[Saved data entries]
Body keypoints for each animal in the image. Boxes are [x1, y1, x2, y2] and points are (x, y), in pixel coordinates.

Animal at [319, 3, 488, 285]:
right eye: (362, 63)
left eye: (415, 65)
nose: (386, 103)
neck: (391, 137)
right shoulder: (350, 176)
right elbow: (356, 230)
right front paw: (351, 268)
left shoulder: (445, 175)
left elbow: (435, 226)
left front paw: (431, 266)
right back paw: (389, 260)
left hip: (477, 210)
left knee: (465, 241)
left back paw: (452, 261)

# [What you are asked to do]
The expected result is an exact transcription of the lines from the one containing "right front paw: (351, 268)" through the end of the records above; please include both ends.

# [Result of the task]
right front paw: (351, 268)
left shoulder: (445, 175)
left elbow: (435, 226)
left front paw: (431, 266)
right back paw: (389, 260)
left hip: (477, 210)
left knee: (465, 241)
left back paw: (452, 261)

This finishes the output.